**Activity**
Collect every line of the material below that contains the string "this". Case counts.

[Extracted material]
§ §

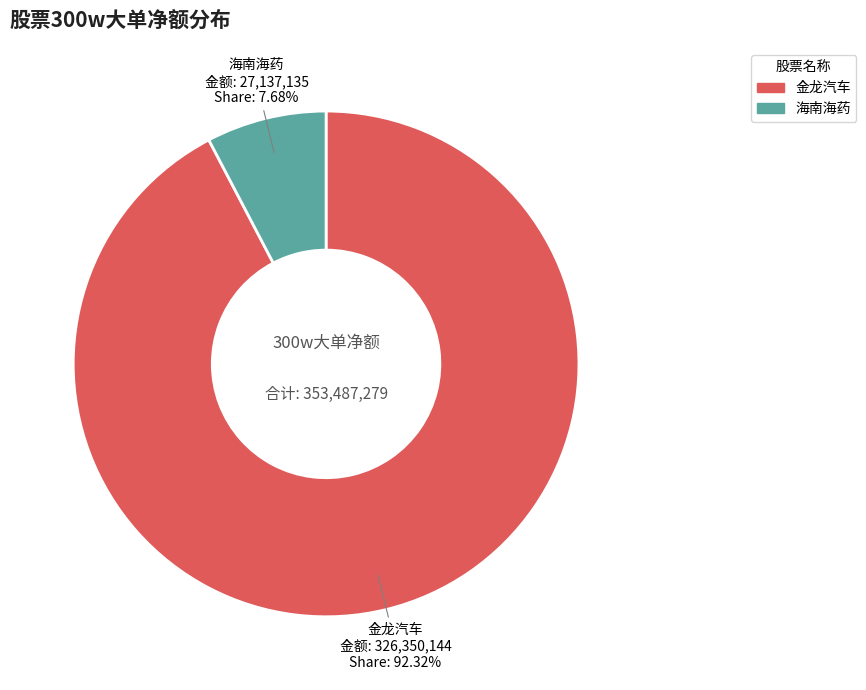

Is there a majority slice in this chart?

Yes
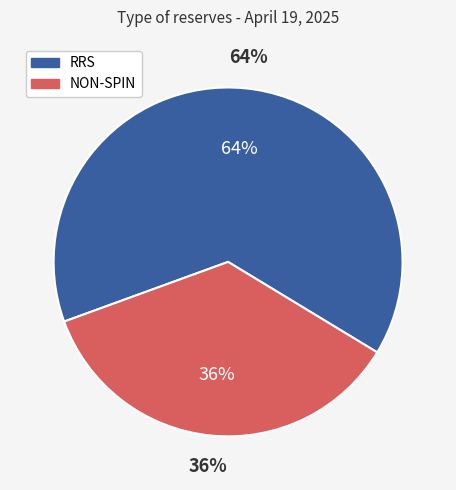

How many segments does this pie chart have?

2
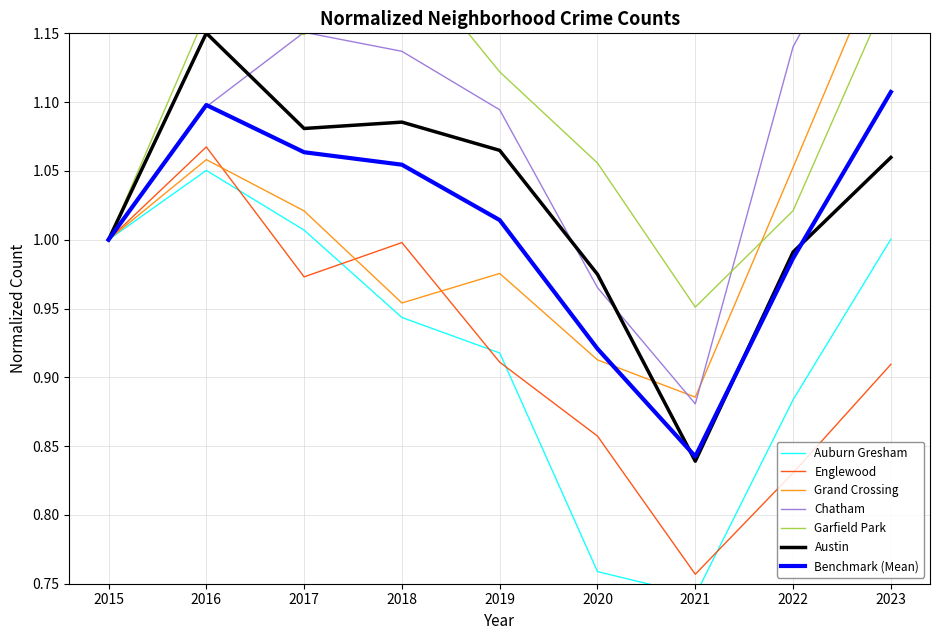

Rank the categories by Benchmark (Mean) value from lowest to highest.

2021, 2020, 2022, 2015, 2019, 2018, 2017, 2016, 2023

§ §

**Reply**
Is there a majority slice in this chart?
How many segments does this pie chart have?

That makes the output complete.